If you regularly feel like cold drinks “get stuck” or cause chest tightness, that is worth paying attention to. It could point to an underlying motility issue rather than a normal response to cold.
Cold Is a Real Trigger for IBS
For people with irritable bowel syndrome, cold food and drinks are one of the most common symptom triggers. In one study of IBS patients, 66.7% identified cold food as a trigger, making it the single most reported dietary irritant, ahead of spicy food (61.1%), raw food (53.7%), and greasy food (53.7%).
The mechanism involves visceral hypersensitivity. People with IBS have nerve endings in the gut that overreact to stimuli that a healthy gut would barely register. The temperature shock from ice-cold food or drink activates thermoreceptors in the stomach lining, and in a hypersensitive gut, this can translate into cramping, bloating, or urgency. If you have IBS and notice that iced drinks make your symptoms worse, this is a well-documented pattern and not just in your head. Switching to room-temperature or warm drinks with meals is a simple adjustment that many IBS patients find helpful.
Cold Water and Exercise
Stomach cramps during exercise are sometimes blamed on cold water, but the picture is more complicated. Cold fluid activates thermoreceptors in and around the stomach wall. These receptors reduce sweating across the body within about one minute of ingestion, independently of any change in core temperature. This is actually why athletes use cold water and ice slurries to cool down during intense exercise in the heat.

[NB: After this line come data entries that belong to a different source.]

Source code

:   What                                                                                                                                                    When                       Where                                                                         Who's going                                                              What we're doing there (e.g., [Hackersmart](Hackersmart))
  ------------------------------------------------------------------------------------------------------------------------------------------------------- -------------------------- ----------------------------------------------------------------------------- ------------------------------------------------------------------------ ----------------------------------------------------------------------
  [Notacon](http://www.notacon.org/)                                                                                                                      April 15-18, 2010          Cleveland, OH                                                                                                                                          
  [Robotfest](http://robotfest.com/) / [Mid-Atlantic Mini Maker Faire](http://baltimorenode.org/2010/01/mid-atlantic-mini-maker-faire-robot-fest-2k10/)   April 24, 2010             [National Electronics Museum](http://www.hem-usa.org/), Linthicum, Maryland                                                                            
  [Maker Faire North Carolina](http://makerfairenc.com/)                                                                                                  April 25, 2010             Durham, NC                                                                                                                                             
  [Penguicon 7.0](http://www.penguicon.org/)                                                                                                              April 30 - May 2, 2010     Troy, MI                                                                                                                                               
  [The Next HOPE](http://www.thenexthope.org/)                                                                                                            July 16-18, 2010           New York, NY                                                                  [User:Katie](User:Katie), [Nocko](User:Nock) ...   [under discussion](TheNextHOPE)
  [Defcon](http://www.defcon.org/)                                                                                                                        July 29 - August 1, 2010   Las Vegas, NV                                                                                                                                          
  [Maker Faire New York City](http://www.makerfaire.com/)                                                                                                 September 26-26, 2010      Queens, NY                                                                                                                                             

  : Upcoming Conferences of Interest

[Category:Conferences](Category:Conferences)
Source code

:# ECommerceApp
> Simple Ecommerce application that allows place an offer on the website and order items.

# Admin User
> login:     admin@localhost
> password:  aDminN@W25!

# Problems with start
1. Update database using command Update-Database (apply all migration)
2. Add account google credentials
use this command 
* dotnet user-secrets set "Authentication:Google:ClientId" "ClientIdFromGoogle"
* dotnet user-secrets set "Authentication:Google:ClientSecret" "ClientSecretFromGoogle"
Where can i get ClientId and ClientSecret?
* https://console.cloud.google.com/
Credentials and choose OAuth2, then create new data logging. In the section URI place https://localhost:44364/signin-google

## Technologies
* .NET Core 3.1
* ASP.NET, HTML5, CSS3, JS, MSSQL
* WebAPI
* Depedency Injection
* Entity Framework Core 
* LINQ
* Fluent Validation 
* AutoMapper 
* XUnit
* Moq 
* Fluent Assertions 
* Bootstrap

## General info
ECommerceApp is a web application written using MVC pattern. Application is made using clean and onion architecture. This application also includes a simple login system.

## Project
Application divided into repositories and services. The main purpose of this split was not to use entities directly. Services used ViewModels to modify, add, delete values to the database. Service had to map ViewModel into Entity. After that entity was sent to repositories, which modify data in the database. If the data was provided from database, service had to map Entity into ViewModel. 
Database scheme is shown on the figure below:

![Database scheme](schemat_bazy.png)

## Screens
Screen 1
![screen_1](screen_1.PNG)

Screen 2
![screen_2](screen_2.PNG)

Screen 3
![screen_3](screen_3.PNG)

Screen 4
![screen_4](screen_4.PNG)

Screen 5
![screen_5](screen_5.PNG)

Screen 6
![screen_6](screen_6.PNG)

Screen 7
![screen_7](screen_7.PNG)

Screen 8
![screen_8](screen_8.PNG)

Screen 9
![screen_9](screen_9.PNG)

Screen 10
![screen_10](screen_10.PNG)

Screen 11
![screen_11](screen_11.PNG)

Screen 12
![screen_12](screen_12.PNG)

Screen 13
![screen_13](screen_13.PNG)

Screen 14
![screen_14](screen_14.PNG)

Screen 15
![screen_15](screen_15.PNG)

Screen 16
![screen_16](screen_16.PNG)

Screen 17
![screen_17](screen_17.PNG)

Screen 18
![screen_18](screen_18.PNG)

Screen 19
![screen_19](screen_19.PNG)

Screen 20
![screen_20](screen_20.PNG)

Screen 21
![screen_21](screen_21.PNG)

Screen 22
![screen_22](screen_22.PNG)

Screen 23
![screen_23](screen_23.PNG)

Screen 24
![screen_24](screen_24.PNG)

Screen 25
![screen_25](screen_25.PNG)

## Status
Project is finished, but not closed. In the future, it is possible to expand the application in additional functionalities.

The cramping that some exercisers experience after gulping cold water likely has more to do with the volume and speed of drinking than the temperature itself. Rapid stomach filling during exercise, when blood flow has been diverted away from the digestive tract to working muscles, can cause discomfort regardless of temperature. Sipping smaller amounts tends to prevent this.
When Ice Cravings Signal Something Else
If you find yourself compulsively chewing ice, not just enjoying it in drinks but craving and consuming large amounts, that pattern has a specific medical name: pagophagia. It is strongly linked to iron deficiency, sometimes even before anemia develops. About 9% of women with low iron stores (ferritin below 30 µg/L) but normal hemoglobin levels exhibit pagophagia. The craving often disappears once iron levels are corrected.
The exact reason iron deficiency triggers ice cravings is still unclear, but the association is strong enough that clinicians consider it a red flag. If you catch yourself chewing through trays of ice cubes regularly, a simple blood test checking ferritin levels can rule this out.
Ice Contamination Is the Bigger Risk
The most concrete stomach risk from ice has nothing to do with temperature. It comes from bacteria in the ice itself, particularly from poorly maintained machines. A ten-year review of food ice hygiene found that ice produced on-site in restaurants and food businesses was consistently more contaminated than factory-produced ice. Common contaminants included E. coli, Pseudomonas (found in 40% of samples from one restaurant study), and Staphylococcus species (found in 34% of on-site packaged ice in another). Some studies also detected norovirus and rotavirus in ice samples.
The contamination comes from the water source, dirty machines, and handling by staff. In one UK study, 9% of ice used in drinks contained coliform bacteria, while 23% of ice used for food storage was contaminated. If you have ever gotten an upset stomach after eating out and blamed the food, the ice in your drink may have been the actual culprit. This is especially relevant when traveling to regions where tap water quality is unreliable.